18.1.08

the polemics of "Juno"

There’s an interesting debate surrounding Juno, and it’s not whether Diablo Cody is guilty of overwriting the dialogue. The debate is more political in nature, centering on the endless controversy that is abortion, adoption, and teenaged pregnancy. Over at Alternet, Ellen Goodman gets in a tizzy over what she perceives as an appropriation of Juno as an anti-abortion poster girl:

we are in the midst of an entire wave of movies about unexpectedly pregnant women -- from Knocked Up to Waitress to Bella -- all deciding to have their babies and all wrapped up in nice, neat bows.

In Knocked Up, pregnancy from a one-night drunken stand transforms a slacker babydaddy into a grown-up. In Waitress, pregnancy empowers a woman to escape from Husband Wrong to Mr. Right. And in Bella, it's the belly that leads her into the heart of a warm Latino family.

Here is a cinematic world without complication. Or contraception. By some screenwriter consensus, abortion has become the right-to-choose that's never chosen. In Knocked Up it was referred to as "shmashmortion." In Juno the abortion clinic looks like a punk-rock tattoo parlor.

Perusing film reviews and discussion boards will expand on Goodman’s point, which is that Juno is an argument tailored for the (irritatingly named) pro-life side of the politico-cultural divide. But I think Amanda Marcotte, responding to this piece by a blogger named Publius, gets the conclusion right in her piece, "Sorry Anti-Choicers! 'Juno' Is Neither an Anti-Abortion or Pro-Adoption Polemic," although she doesn’t offer an explanation better than

Contrary to the many anti-choice hopes out there, the movie isn't an anti-abortion or pro-adoption polemic; on the contrary, it was a coming-of-age comedy plus teenage romance with teenage pregnancy as the hook.

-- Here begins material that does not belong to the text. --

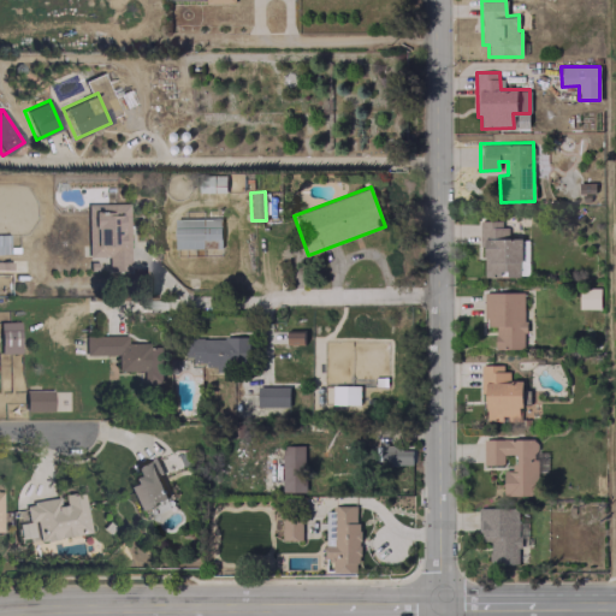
[(126,203),(84,203),(86,256),(105,256),(106,271),(126,271),(126,203)]
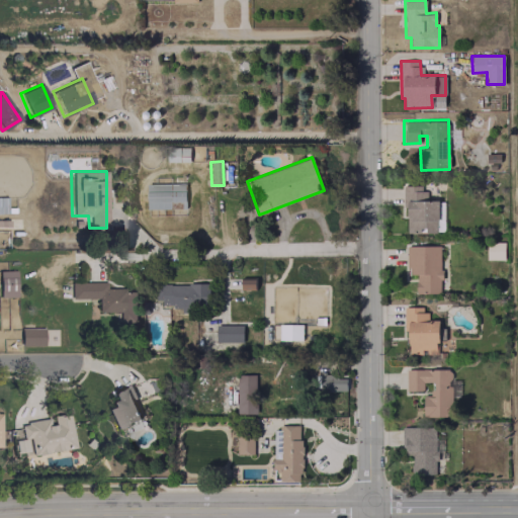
[(185,183),(147,184),(147,208),(185,207),(185,183)]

The most critical reason why some see Juno as a polemic against abortion comes from misusing inductive reasoning and universalize individual situations. If a celebrity drinks a particularly drink, we should all drink it. If the cool kid does, so should we. If a woman is on the receiving end of a cumshot in a porno flick, then all women are being degraded. If Juno decides against having an abortion, we should all choose against having abortions. Of course, the second half of the previous sentences do not follow logically from the first halves; interpreting the individual to be symbolic of the whole is the problem with finding – that is, creating – a greater meaning in a particular story or event. In other words, and to use a bad metaphor, Juno is smoking a cigar that isn’t a phallic symbol.

Even if we granted that Juno could sensibly be layered with politics, a pro-life (or anti-choice) perspective isn’t necessarily the movie’s spin unless you severely distort the pro-choice position. I don’t know who advocates treating abortions like ear piercings, or who believes that abortions are “good” things. Pro-choice isn’t necessarily pro-abortion, but pro the individual’s right to make individual moral decisions – decisions that may involving choosing abortion over giving birth. Frankly, if a girl has a supportive and positive environment like Juno does and decides to have the baby, the response would be: rock on. Why not? It seems a far better situation to have a baby in than being pregnant without any kind of support, whether economic or familial. If anything, the film illustrates the right to choose, and as mistaken as it is to treat the film like a pro-life polemic, it’s also rather disingenuous to complain about exercising a choice by choosing to give birth rather than have an abortion.

All that’s a digression, though, a product of overthinking and overinterpreting. Maybe its in the pattern-seeking nature of our brain’s function, but we seem to be stuck with the bad habit of creating meaning where none is necessary.